The Writer of "Communications with the Unseen World."
Ennui (Vol. vii., p. 478.).—
"Cleland (voc. 165.) has, with his usual sagacity, and with a great deal of trouble, as he himself acknowledges, traced out the true meaning and derivation of this word: for after he had long despaired of discovering the origin of it, mere chance, he says, offered to him what he took to be the genuine one: 'In an old French book I met,' says he, 'with a passage where the author, speaking of a company that had sat up late, makes use of this expression, "l'ennuit les avoit gagnés," by the context of which it was plain he meant, that the common influence of the night, in bringing on heaviness and yawning, had come upon them. The proper sense is totally antiquated, but the figurative remains in full currency to this day."—Lemon's Etymological Dictionary.
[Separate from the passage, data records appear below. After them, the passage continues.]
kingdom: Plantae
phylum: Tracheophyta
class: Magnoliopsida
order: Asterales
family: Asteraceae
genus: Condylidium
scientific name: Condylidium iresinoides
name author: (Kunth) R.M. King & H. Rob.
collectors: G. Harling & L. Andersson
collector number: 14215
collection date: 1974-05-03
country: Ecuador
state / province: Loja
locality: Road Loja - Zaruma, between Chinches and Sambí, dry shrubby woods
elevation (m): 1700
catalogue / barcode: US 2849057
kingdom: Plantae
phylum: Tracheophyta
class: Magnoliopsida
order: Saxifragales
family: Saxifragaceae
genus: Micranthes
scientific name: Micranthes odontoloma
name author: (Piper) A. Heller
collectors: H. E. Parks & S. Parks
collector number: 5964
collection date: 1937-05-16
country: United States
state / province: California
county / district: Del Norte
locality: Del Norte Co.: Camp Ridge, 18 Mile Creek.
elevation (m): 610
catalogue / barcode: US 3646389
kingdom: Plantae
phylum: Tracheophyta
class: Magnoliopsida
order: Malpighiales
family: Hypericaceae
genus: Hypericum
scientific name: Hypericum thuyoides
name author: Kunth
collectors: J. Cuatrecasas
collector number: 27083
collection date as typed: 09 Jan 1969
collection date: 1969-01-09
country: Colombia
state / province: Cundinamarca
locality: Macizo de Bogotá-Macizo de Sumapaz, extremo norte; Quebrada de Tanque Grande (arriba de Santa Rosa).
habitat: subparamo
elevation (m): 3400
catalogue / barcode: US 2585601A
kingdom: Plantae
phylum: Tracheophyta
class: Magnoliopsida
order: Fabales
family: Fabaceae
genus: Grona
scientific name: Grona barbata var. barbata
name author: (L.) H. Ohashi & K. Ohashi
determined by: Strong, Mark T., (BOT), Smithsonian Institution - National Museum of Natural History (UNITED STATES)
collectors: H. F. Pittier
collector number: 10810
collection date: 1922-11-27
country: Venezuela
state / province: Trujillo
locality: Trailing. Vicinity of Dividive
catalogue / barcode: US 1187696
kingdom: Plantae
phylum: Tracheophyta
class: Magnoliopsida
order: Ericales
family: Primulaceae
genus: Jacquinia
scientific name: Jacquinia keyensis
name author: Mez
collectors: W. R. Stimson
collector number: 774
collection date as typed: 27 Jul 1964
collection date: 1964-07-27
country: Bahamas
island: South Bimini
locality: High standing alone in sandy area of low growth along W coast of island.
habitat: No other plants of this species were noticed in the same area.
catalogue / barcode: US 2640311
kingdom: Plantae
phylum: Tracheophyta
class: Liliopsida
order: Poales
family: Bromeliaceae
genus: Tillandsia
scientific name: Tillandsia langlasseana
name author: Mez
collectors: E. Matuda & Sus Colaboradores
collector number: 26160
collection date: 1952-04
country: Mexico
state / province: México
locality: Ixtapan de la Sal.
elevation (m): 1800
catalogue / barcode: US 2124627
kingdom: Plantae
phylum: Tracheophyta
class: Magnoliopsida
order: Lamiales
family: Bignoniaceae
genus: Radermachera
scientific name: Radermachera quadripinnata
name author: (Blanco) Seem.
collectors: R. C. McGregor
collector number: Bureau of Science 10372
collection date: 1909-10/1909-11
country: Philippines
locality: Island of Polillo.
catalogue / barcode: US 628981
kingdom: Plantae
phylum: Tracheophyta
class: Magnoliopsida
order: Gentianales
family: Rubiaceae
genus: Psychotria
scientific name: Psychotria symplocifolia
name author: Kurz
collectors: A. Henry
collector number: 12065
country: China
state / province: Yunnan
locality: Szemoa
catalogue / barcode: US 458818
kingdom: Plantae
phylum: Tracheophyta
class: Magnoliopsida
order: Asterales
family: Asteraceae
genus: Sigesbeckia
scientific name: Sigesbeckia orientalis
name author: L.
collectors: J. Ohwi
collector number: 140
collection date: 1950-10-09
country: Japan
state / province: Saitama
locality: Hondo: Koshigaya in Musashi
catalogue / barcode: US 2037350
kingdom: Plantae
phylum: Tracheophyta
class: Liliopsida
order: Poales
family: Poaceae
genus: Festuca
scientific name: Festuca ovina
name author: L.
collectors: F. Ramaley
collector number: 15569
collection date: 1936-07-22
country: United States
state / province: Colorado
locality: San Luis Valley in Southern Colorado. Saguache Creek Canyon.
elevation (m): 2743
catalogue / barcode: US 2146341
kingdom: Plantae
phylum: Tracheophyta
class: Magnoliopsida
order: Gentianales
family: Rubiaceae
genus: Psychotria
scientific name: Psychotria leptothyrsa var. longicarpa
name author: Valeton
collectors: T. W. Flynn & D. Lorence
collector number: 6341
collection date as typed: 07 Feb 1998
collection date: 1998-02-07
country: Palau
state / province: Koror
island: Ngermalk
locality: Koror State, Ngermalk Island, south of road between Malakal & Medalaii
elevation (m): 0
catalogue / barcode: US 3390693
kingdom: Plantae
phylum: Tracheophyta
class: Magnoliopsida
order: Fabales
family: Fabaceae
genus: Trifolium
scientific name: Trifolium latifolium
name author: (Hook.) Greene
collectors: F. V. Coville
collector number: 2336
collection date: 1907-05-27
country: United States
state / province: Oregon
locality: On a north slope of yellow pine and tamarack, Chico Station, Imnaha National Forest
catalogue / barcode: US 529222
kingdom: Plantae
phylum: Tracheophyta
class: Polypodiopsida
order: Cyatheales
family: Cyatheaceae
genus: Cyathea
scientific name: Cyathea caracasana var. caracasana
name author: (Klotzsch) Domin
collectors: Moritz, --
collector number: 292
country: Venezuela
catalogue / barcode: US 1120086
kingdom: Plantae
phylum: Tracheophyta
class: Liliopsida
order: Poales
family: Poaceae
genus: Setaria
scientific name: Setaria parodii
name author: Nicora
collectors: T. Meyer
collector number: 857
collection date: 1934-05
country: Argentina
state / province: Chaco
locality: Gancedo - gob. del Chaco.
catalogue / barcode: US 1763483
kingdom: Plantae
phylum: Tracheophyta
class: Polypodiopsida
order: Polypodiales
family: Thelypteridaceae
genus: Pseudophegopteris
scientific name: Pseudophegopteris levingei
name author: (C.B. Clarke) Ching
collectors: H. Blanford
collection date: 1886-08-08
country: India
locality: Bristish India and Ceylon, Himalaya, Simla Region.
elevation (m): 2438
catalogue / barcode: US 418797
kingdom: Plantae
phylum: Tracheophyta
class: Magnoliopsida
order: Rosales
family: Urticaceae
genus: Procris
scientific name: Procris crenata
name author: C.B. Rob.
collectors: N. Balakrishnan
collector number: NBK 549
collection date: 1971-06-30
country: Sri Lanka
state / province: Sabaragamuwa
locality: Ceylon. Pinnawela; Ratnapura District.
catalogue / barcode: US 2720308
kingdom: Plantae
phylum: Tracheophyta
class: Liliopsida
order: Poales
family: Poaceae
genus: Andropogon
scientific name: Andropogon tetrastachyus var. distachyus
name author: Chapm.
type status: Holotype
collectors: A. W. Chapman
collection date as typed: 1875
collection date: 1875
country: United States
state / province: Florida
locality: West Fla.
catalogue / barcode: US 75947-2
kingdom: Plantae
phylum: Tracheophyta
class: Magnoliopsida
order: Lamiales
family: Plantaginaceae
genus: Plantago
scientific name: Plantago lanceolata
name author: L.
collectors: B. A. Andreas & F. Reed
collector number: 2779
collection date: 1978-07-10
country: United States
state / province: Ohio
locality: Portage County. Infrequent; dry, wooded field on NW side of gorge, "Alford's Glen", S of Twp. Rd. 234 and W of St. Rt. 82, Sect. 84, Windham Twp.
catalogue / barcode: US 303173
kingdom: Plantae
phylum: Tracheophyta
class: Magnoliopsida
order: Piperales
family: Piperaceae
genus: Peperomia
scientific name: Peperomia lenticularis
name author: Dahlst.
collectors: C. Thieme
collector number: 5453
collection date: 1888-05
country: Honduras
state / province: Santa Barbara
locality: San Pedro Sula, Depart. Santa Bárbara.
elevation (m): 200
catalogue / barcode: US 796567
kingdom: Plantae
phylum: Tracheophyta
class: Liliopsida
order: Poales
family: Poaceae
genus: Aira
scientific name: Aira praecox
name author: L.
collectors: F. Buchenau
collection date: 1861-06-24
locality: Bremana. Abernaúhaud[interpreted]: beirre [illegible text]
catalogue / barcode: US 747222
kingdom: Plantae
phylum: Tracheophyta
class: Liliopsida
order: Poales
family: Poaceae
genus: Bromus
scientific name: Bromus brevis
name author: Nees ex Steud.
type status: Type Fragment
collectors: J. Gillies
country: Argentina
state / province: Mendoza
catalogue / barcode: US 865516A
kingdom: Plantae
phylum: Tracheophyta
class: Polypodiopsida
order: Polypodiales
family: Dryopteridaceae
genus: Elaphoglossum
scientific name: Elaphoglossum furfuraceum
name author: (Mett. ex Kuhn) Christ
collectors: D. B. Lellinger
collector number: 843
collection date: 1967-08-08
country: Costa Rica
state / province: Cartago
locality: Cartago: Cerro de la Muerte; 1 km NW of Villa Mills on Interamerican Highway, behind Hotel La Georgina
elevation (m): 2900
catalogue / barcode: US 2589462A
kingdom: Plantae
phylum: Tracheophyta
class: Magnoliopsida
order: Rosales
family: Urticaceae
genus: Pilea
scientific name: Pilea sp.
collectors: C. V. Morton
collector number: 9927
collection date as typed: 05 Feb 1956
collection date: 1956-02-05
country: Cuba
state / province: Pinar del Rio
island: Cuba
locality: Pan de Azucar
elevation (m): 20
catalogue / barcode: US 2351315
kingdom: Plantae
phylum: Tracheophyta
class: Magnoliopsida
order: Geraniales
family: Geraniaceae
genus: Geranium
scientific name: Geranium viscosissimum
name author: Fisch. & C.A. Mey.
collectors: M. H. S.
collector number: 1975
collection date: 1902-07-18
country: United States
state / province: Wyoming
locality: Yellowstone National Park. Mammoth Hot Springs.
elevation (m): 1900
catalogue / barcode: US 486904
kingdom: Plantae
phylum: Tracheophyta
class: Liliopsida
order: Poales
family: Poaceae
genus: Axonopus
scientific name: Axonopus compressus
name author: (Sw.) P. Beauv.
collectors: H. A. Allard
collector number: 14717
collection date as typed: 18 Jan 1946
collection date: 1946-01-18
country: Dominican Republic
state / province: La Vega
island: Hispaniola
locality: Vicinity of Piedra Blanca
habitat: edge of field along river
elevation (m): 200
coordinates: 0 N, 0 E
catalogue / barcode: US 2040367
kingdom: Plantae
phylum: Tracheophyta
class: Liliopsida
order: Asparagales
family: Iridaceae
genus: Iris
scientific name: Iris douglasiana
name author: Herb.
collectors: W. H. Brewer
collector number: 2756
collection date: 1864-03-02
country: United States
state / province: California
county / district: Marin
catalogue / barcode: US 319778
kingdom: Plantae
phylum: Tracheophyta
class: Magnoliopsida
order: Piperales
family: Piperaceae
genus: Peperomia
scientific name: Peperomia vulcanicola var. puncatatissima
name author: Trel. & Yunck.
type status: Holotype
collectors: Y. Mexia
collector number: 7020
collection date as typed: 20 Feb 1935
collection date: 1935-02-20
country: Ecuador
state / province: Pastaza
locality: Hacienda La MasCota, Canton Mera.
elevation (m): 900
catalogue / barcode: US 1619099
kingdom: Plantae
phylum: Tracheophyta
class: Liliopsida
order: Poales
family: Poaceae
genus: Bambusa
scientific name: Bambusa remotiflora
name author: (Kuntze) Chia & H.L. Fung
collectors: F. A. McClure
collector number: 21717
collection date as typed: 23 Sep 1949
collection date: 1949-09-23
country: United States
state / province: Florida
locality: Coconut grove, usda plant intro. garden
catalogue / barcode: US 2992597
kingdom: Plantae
The true synonym of ennui seem to be tædium, which appears to have the same relation to tædo, a torch, as ennui to nuit.
B. H. C.
"Qui facit per alium, facit per se," &c. (Vol. vii., p. 488.).—This maxim is found in the following form in the Regulæ Juris, subjoined to the 6th Book of the Decretals, Reg. lxxii.: "Qui facit per alium, est perinde ac si faciat per seipsum."
J. B.
Vincent Family (Vol. vii., pp. 501. 586.).—The Memoir of Augustine Vincent, referred to by Mr. Martin, was written by the late Sir N. Harris Nicolas, and published by Pickering in 1827, crown 8vo. Shortly after its publication, a few pages of Addenda were printed in consequence of some information communicated by the Rev. Joseph Hunter, respecting the descendants of Augustine Vincent. At that time Francis Offley Edmunds, Esq., of Westborough, was his representative.
G.
Judge Smith (Vol. vii., pp. 463. 508.).—I am well acquainted with the monumental inscriptions in Chesterfield Church, but I do not recollect one to the memory of Judge Smith.